DOCUMENT TEXT

<<<<

The Mechanics of Fish Foolery

With a free The Shape of Water poster tucked safely underneath my chair and my hands around a “small” movie coke, I was ready to be spellbound by the artful directorship of Guillermo del Toro.

Rapt, I watched as Elisa Esposito, the mute protagonist, set her egg timer and masturbate in the bathtub; a not-so-subtle foreshadowing of the marine-based mischief to come. I adored the fact that a 40-year old actress was portrayed as sexually active and desirable. Seeing her thatch of dark pubic hair grounded a fanciful plotline into reality: Elisa has pubes just like the rest of us.  

The Shape of Water’s interspecies romance may first seem like a cheap attempt at titillation. Many argue that the plotline would have been strengthened sans a sexual and romantic interaction between Elisa and the Amphibian man. I strongly disagree.

It’s refreshing to see a marginalized character pursue a dreamy courtship, complete with a cheesy musical dance number. Like the mercurial nature of the ocean, the emotional landscape of the film effortlessly flows from slapstick humor to heartbreak to sensuality with no warning or hesitation. So frequently do we forget that this is how life unfurls itself; inexplicable in its ebbs and flows.

Del Toro himself notes that this film allowed him to examine and process his adult concerns of “trust, otherness, sex, love, [and] where we’re going.”

This exploration is most notably shown through the scene of Elisa describing her first intimate encounter with the Amphibious man — a scene which has been forever seared into my mind.

Elisa, cupping her hands together, then gently opening them like a clam shell. Slowly rotating out one of her hands, her pointer and middle finger out, while her other fingers stayed curled in. She ends the gesture with a coy grin.

Like myself, Zelda took a brief moment to absorb and understand the makeshift signing of this fish-foolery. Then the pin, and both our jaws, dropped. She then articulates exactly what is going through the audience’s mind: “Lord! Never trust a man. Even if he looks flat down there…”

While the movie’s implication of sex is as palpable as blood in water, the actual vivid mechanics of gorgeous fishy copulation are left to the imagination. I, however, an ever curious degenerate, want to share my fantasies on the matter. Take my musings, of course, with a grain of salt; I’m, after all, a kinkster first, and a herpetologist only in the sense that a light Googling is akin to research for a PhD thesis.

Considering the way Elisa explicitly described the Amphibian man’s retractable member, it’s safe to say that hot penetrative sex is definitely on the table. The asset’s skin is textured with scales; while amphibians are usually perceived as slimy animals without them, one family, caecilians, does possess scales.

>>>>

ENTRIES SHOWN
<<<<

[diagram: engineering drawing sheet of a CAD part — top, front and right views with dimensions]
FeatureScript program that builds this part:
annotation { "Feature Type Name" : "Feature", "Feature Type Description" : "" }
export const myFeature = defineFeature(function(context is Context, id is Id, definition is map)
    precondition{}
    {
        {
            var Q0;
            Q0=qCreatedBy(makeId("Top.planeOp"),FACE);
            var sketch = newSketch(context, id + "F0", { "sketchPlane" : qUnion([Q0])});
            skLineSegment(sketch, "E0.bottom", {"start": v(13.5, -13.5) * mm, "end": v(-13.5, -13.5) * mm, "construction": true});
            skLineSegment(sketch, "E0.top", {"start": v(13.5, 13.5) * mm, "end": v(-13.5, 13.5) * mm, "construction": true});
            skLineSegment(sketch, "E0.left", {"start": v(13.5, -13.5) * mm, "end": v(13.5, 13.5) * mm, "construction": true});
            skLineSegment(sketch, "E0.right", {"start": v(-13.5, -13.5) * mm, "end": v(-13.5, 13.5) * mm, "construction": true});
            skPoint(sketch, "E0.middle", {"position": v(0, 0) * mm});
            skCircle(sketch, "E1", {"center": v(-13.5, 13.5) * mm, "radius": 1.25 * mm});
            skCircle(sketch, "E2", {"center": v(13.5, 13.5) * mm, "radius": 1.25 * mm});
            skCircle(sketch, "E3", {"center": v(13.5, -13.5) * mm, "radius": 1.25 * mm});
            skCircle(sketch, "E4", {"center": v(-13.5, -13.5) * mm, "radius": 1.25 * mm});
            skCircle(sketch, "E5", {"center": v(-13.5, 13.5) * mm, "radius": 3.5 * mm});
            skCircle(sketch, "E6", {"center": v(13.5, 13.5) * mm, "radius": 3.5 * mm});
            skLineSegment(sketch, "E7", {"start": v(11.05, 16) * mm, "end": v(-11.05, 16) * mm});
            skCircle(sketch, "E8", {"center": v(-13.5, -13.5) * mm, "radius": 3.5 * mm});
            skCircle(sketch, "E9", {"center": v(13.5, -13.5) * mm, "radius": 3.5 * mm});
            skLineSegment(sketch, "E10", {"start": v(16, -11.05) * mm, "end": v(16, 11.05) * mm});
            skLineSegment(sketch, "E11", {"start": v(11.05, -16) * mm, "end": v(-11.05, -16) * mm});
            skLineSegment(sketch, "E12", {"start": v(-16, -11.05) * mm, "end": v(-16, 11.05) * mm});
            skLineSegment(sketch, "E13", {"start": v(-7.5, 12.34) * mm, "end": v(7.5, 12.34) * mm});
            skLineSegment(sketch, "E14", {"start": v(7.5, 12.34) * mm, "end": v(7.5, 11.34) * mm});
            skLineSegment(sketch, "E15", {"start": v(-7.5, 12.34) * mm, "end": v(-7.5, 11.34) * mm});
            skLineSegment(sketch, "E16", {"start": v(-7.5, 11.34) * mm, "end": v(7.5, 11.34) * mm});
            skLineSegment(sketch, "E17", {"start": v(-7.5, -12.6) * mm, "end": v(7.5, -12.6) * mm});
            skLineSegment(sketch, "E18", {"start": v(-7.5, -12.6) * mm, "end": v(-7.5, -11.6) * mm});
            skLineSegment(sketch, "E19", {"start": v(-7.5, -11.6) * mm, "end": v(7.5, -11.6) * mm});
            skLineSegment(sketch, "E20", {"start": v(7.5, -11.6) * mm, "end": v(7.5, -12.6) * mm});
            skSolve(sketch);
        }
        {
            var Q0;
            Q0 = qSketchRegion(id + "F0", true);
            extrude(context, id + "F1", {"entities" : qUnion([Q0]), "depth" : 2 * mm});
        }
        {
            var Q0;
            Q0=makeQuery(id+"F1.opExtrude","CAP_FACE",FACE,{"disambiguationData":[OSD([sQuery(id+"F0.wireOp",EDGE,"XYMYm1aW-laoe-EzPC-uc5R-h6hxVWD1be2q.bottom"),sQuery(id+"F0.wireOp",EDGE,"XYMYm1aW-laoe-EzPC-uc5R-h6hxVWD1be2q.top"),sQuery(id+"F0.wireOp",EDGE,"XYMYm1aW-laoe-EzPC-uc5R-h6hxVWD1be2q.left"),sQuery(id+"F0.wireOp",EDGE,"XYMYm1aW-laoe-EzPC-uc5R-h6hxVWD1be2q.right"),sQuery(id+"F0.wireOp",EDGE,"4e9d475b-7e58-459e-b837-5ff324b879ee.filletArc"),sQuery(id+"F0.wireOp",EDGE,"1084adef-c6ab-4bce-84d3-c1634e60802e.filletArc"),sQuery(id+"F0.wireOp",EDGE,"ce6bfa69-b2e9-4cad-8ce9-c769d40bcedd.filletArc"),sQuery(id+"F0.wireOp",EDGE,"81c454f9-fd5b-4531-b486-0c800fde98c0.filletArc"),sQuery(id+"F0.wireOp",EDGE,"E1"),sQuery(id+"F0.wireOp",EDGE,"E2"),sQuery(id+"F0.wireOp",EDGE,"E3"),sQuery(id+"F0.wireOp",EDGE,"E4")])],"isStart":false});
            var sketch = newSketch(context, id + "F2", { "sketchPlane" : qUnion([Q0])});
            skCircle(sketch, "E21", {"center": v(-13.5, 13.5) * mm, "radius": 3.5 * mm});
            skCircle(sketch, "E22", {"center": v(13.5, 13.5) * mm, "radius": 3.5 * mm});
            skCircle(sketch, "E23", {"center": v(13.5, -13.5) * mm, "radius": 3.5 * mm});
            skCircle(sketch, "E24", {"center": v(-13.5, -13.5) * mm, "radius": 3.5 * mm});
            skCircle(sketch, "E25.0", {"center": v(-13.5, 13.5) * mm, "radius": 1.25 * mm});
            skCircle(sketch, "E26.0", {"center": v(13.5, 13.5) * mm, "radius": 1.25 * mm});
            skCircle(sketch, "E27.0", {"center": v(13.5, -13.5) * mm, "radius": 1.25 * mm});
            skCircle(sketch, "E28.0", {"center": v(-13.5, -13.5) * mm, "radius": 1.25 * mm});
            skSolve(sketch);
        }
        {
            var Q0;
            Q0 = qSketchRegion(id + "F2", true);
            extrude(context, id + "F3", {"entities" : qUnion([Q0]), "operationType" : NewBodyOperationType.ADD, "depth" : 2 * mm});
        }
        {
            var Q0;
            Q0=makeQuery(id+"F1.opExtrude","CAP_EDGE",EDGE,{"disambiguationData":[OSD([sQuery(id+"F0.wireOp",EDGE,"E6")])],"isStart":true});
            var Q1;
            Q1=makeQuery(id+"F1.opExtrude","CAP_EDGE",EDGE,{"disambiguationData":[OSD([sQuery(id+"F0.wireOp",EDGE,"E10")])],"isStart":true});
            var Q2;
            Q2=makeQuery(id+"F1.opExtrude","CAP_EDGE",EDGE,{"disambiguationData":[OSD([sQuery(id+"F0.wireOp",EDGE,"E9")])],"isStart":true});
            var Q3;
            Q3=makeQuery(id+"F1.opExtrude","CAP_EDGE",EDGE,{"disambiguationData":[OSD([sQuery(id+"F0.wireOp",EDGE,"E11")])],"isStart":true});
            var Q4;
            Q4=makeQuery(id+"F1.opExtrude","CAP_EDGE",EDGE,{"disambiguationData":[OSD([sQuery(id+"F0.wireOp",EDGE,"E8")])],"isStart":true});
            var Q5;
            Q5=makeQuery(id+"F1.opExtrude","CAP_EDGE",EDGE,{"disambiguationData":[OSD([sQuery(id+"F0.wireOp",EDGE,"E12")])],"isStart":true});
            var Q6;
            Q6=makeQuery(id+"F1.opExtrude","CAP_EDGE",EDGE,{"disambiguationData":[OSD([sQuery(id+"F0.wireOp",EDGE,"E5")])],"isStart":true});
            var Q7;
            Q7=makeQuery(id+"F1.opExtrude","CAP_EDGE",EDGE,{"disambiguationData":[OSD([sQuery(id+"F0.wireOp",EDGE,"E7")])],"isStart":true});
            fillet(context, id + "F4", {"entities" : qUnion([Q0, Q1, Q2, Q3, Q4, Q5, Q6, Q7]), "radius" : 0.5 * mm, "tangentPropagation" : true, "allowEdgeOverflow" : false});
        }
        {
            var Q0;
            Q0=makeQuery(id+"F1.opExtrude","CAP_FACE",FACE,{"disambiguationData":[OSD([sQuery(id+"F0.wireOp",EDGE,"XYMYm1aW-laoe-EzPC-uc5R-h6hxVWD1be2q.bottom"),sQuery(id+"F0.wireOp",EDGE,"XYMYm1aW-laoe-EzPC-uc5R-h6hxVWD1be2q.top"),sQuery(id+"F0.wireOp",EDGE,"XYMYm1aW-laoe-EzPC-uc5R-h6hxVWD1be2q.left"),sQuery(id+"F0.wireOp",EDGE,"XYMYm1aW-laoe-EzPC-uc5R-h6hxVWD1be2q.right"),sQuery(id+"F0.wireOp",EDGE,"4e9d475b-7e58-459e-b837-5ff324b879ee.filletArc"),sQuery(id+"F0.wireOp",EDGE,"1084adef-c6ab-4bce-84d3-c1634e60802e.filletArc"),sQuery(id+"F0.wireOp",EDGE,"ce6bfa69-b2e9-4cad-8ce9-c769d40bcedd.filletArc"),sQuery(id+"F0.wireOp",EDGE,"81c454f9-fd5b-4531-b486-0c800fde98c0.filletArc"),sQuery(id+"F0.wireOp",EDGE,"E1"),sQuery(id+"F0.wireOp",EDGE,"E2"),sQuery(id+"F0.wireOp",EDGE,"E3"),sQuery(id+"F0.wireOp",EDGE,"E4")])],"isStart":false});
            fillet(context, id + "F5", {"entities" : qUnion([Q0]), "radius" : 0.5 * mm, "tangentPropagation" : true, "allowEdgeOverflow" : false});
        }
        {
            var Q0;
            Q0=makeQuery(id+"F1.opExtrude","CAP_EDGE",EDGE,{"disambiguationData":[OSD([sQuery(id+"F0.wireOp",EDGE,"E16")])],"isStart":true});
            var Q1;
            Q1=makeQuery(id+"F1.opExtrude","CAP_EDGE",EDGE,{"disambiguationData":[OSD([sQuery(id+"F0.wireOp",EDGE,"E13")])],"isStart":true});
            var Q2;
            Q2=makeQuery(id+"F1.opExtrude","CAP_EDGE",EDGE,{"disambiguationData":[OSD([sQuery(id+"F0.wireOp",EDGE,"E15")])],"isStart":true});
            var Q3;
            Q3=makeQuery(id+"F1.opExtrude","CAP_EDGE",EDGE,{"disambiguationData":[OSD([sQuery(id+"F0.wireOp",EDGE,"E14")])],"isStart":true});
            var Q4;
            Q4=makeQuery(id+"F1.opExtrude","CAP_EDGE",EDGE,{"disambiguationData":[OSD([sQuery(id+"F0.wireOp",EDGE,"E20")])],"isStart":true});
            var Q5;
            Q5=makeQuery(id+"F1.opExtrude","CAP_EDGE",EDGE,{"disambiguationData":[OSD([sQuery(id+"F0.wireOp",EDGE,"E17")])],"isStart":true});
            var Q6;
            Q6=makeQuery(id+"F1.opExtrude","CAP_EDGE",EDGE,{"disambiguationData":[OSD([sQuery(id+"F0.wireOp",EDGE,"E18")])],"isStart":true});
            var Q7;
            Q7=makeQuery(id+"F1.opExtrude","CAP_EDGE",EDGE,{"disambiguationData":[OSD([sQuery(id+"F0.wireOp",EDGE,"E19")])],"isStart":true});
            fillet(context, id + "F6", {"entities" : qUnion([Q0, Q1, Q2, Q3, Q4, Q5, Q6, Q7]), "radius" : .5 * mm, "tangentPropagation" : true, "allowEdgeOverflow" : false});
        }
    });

>>>>

TASKS
1/ Reproduce the essay on The Shape of Water from "Like myself, Zelda" up to and including "a PhD thesis.", word for word.
2/ According to the essay on The Shape of Water, which family of amphibians possesses scales?
The records have no connection to the essay on The Shape of Water.

RESULTS IN ORDER
1/
Like myself, Zelda took a brief moment to absorb and understand the makeshift signing of this fish-foolery. Then the pin, and both our jaws, dropped. She then articulates exactly what is going through the audience’s mind: “Lord! Never trust a man. Even if he looks flat down there…”

While the movie’s implication of sex is as palpable as blood in water, the actual vivid mechanics of gorgeous fishy copulation are left to the imagination. I, however, an ever curious degenerate, want to share my fantasies on the matter. Take my musings, of course, with a grain of salt; I’m, after all, a kinkster first, and a herpetologist only in the sense that a light Googling is akin to research for a PhD thesis.

2/ Caecilians.